If the oven element works, there's no need to replace it.  Your electrician friend can check those types of components and determine what, if anything, needs to be replaced.

 

I don't know what you mean by "eyes" but maybe your friend would know where to find them.  Others here will likely provide input after you post some pictures.
 
Jeepers . . .

I don't think I have ever heard them called eyes until today!

 

So, unless your stove is partially or totally blind, there's no need to replace any of its peepers.
 
RE Home Comfort

If he hasn't gotten rid of it, our local furniture store had one in his storage building, it could be bought fairly cheap I think, The Home Comfort electric and gas stoves were the Wrought Iron Range Companies attempt to get into the modern age and out of the Wood Cookstove era, in which they as well as Copper Clad and Majestic were the very best, they never quite were able to transition, even though the ranges were top quality, they used Robertshaw or Wilcolator oven thermostats and Chromalox "EYES!!LOL" as we say, Im in Mocksville NC, near Winston Salem, if you are interested I will check and see if he still has it.
 
eyes vs burners

We "Southern New England Coastal Dialect/Accent" speakers don't have too many words that're different:
wicked = very, extremely (as an adverb: I got home wicked late last night) OR alone as an adjective to mean extremely cool/better than expected (The party was wicked).
a rack of beer = a six-pack
a packie = package store = liquor store
a rotary = roundabout = traffic circle
tonic = any kind of soda/pop
club soda = seltzer
moxie = chutzpah

Accent?

Mary, merry, and marry have 3 different pronunciations
'cot' and 'caught' are different
'party' and 'potty' aren't even vaguely close.
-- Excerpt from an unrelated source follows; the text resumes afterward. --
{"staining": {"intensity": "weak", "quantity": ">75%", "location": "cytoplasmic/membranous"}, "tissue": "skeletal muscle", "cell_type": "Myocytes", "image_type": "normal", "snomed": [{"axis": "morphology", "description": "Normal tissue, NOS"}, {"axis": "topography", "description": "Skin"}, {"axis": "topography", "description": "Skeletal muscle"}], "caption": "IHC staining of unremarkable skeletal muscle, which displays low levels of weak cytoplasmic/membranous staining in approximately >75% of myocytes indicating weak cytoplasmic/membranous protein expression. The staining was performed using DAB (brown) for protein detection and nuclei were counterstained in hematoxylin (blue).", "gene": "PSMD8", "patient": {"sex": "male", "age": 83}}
And the old "Park your car in Harvard Yard"? Nearly everyone imitating a Boston accent says the 'a'-sound way too far forward in the mouth and makes it way too nasal. Kick it way back in your throat and away from your nose:-)

Jim
 
"Eyes" = Elements or Burners

"Eyes" is a leftoverm the 1800s...when the first cast-iron wood/coal stoves came on the market, it was common to call the circular lids "eyes." This has carried forward to our age, largely in rural areas and/or the South.

Lawrence/Maytagbear
 
Thanks. That explains it. My great-grandmother's wood/gas Andes (which I now have in storage) was my sole exposure to wood-burning cookstoves. And does anyone know the name of the tool you use to remove one of the lids/eyes? It's made of metal and has a coiled wire handle and slight hook on the end.
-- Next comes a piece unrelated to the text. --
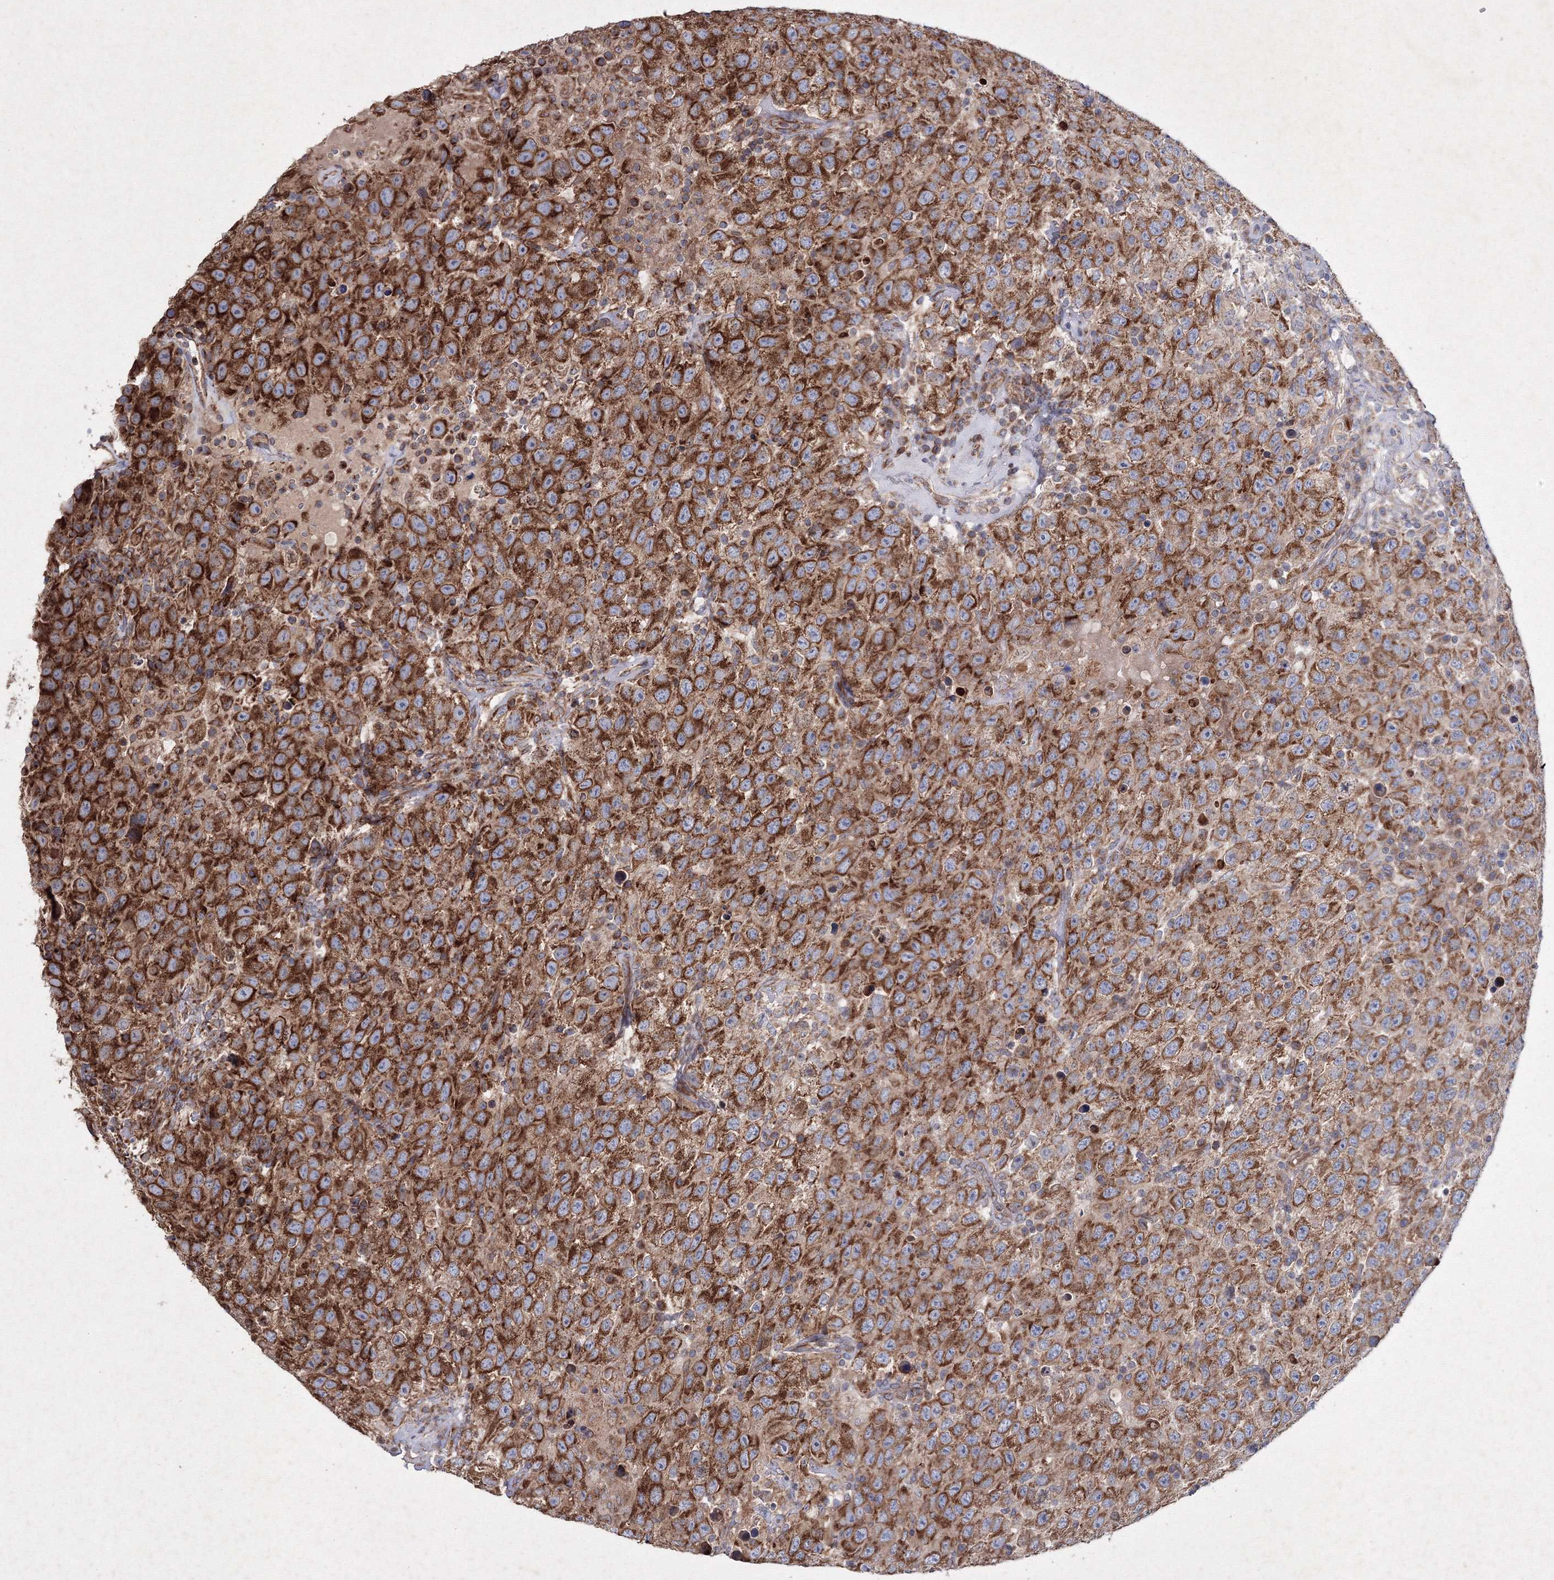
{"staining": {"intensity": "strong", "quantity": ">75%", "location": "cytoplasmic/membranous"}, "tissue": "testis cancer", "cell_type": "Tumor cells", "image_type": "cancer", "snomed": [{"axis": "morphology", "description": "Seminoma, NOS"}, {"axis": "topography", "description": "Testis"}], "caption": "The immunohistochemical stain labels strong cytoplasmic/membranous positivity in tumor cells of seminoma (testis) tissue.", "gene": "GFM1", "patient": {"sex": "male", "age": 41}}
There was little English spoken in the house so I wouldn't've been exposed to the terms. Not that I remember what either are called in Polish, lol. I probably did when I was 8, though.

Thanks,

Jim
 
We had one of those lid lifters as a kid on our Kenmore combo gas/kerosene stove as a kid. My father would never have paid 29.95 for it, we would have used a screwdriver instead. It lifted the cast iron lid so you could light the oil burner with a long stick with a wick on the end. I only thought a burner was called an eye in Europe and it was electric or gas. Learn something new every day.